* **WHAT IS BEING ASKED**:
Look through the data below, and copy each line that carries the word "left".

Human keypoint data
******************************

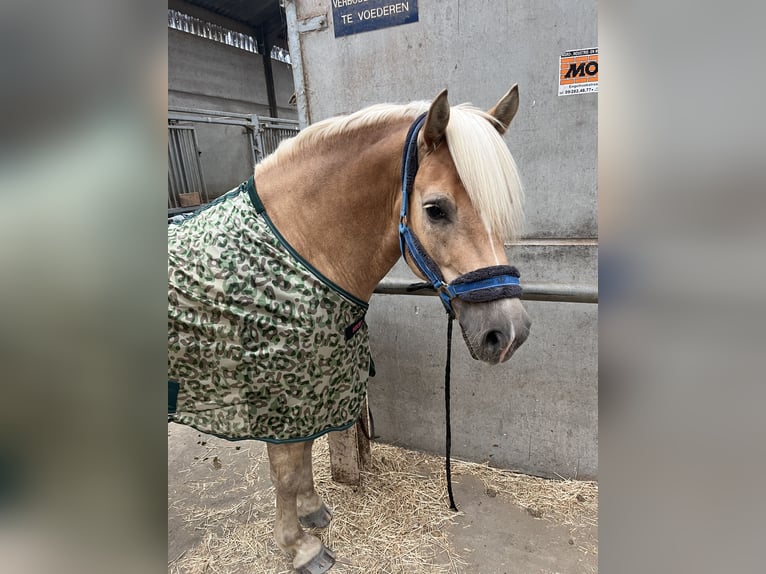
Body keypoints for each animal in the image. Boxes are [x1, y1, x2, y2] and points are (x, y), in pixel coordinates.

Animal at [168, 88, 532, 572]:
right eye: (435, 209)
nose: (508, 333)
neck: (299, 251)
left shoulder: (310, 390)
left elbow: (304, 457)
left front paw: (312, 512)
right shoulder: (276, 398)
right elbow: (285, 471)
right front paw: (300, 548)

******************************

* **EXERCISE RESULT**:
left shoulder: (310, 390)
left elbow: (304, 457)
left front paw: (312, 512)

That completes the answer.